A residual block adds a “skip connection” that lets information bypass some layers in a neural network:

Key components:

  1. Input splits into two paths
  2. Main path: Goes through conv layers/activations
  3. Skip path: Direct connection bypassing those layers
  4. Paths merge via addition at the end

Benefits:

  1. Prevents vanishing gradients in deep networks
  2. Easier optimization since network can learn residual function
  3. Better information flow through network
Input → Conv1 → BN → ReLU → Conv2 → BN → + → ReLU → Output
     ↘________________________________↗
        Skip Connection

This lets the network decide whether to use the transformed features or preserve input features. Used extensively in modern architectures like ResNet, making training of very deep networks (100+ layers) feasible.

can you please explain the point easier optimization because network can learn residual function ?

Let’s break it down with a simple analogy: Imagine teaching someone to hit a target:

Without residual: They must learn the exact force and angle needed With residual: They start at the target and learn how much to adjust from there

In neural networks:

Traditional: Network must learn the complete mapping H(x) Residual: Network learns the difference F(x) = H(x) - x

It’s like saying “learn how to modify the input” rather than “learn everything from scratch.” This is typically an easier optimization problem since zero is often a good initial guess for the residual. If no transformation is needed, the network can easily learn F(x) ≈ 0 by pushing weights close to zero.

so does it have significance when to skip and connect the input back?

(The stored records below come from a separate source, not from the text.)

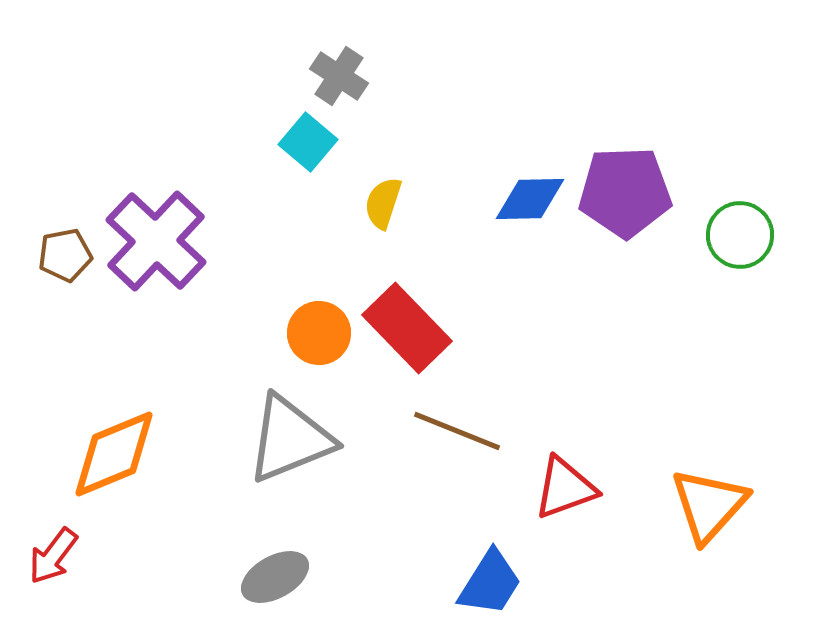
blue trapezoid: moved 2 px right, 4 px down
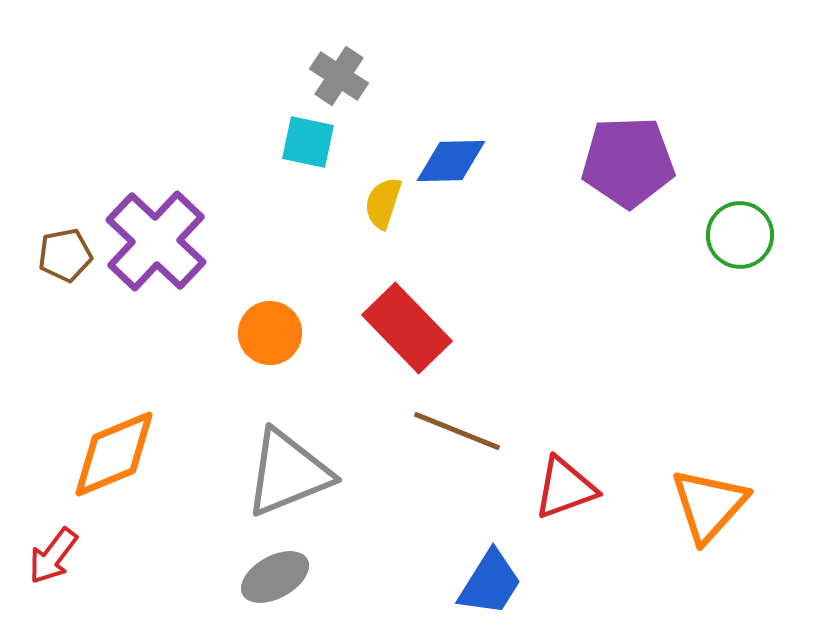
cyan square: rotated 28 degrees counterclockwise
purple pentagon: moved 3 px right, 30 px up
blue diamond: moved 79 px left, 38 px up
orange circle: moved 49 px left
gray triangle: moved 2 px left, 34 px down
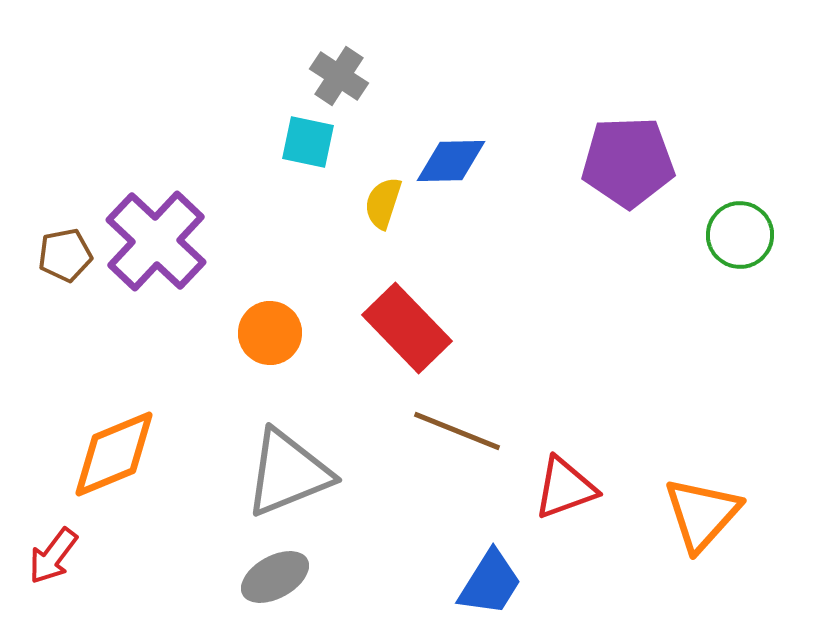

The skip connection’s significance depends on the layer’s depth and task: Early layers: Less skipping needed as they learn basic features Deep layers: More important to skip as they:

Prevent gradient vanishing Preserve low-level features needed for final prediction Allow network to selectively use complex transformations

Example: In image recognition, early layers detect edges/textures, while deeper layers combine these into complex patterns. Skip connections ensure those basic features remain accessible.